Der Name Mario Martini ist eng verbunden mit dem römischen Kunstmilieu des späten 20. Jahrhunderts: Autodidaktischer Maler, nah am Klima von Via Margutta und dem Bezirk Piazza del Popolo, bekannt für eine unmittelbare und kommunikative Malerei, die oft Landschaften, Blicke und Stimmungen widmet. Hier entfaltet der Künstler seine farbliche Sensibilität in einer kraftvollen „Erde“-Szene, bei der eine stark präsente Materialität der Malerei zum Ausdruck kommt.

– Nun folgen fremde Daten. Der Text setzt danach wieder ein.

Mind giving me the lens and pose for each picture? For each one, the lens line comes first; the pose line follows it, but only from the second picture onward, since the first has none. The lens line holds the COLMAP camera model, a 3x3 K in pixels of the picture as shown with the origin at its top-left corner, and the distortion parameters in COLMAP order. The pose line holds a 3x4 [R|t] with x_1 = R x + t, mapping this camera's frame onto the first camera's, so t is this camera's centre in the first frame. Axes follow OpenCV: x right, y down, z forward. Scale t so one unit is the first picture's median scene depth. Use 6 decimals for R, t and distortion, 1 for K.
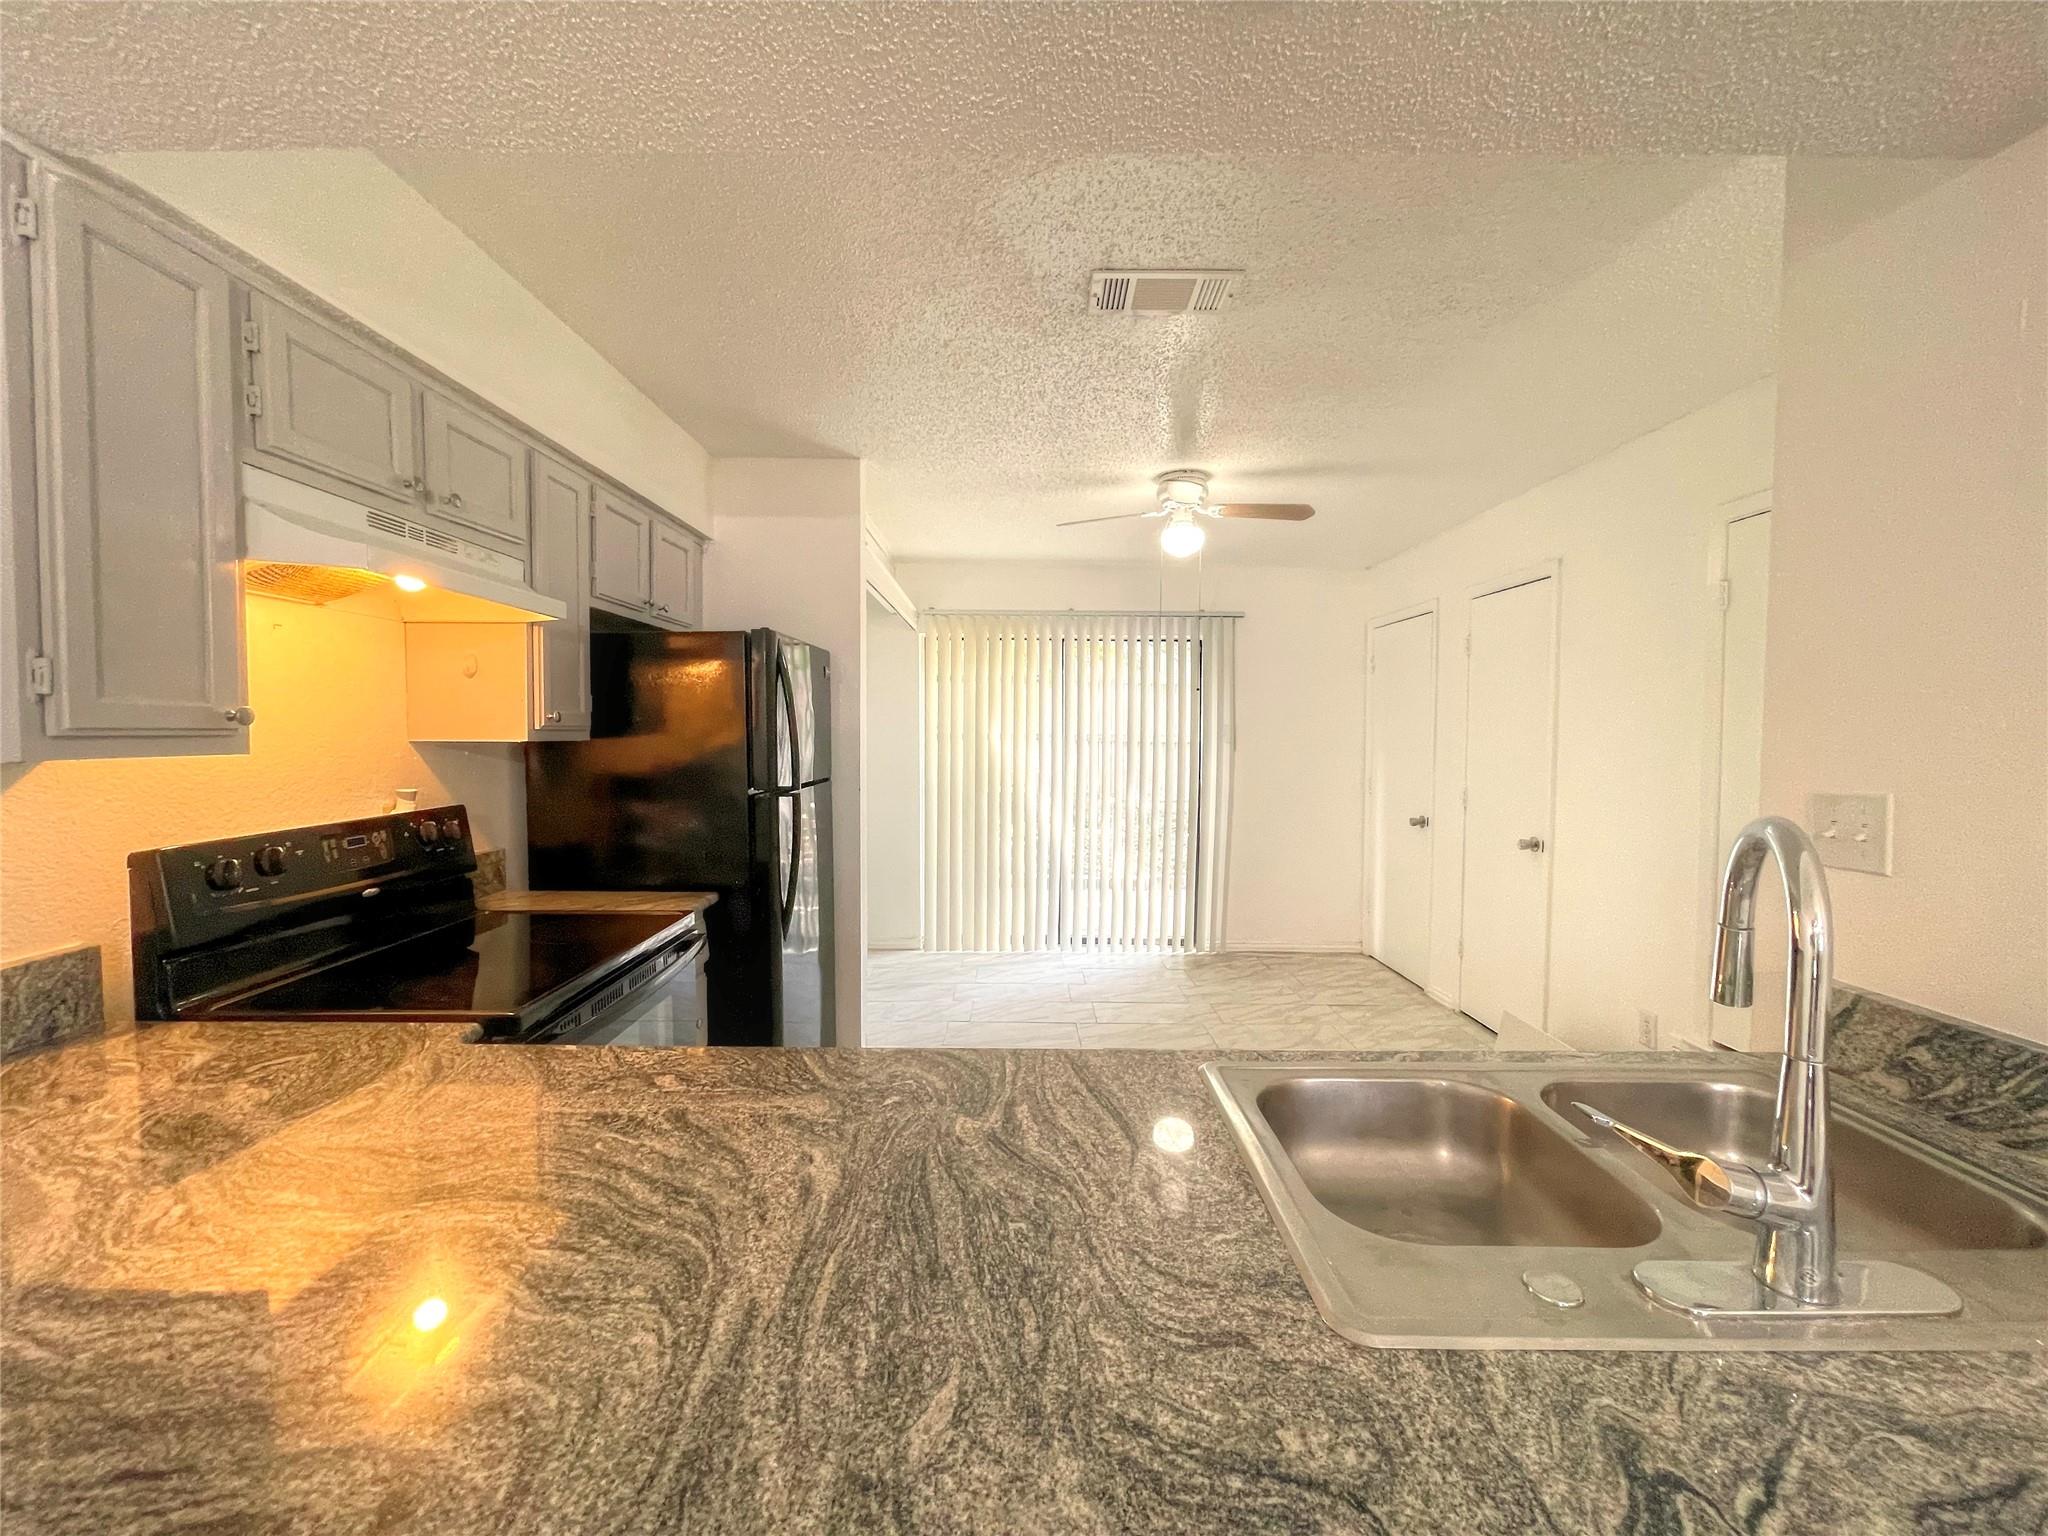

Auf eine Versteigerung angeboten wird ein großformatiges, matteres Gemälde mit dem Titel „Maremma“, datiert 1995, dem römischen Maler Mario Martini (1931–2007) zugeschrieben.
Das Bild misst 94x74 cm inklusive Rahmen. (80x60 cm das Gemälde ohne Rahmen).
Das Werk wirkt stark dekorativ: Ein Maremmano-Büffel im Vordergrund, dargestellt mit einer üppigen, lebhaften Malweise, eingetaucht in die warmen Töne der Landschaft und in einen Himmel, dessen Wolken reliefartig gearbeitet sind. Die Oberfläche ist reich an Materie und Zeichen, mit deutlichen Passagen von Spachtel/Impasto, die einen sehr scenografischen Dreidimensionalitätseffekt erzeugen.
Der Name Mario Martini ist eng verbunden mit dem römischen Kunstmilieu des späten 20. Jahrhunderts: Autodidaktischer Maler, nah am Klima von Via Margutta und dem Bezirk Piazza del Popolo, bekannt für eine unmittelbare und kommunikative Malerei, die oft Landschaften, Blicke und Stimmungen widmet. Hier entfaltet der Künstler seine farbliche Sensibilität in einer kraftvollen „Erde“-Szene, bei der eine stark präsente Materialität der Malerei zum Ausdruck kommt.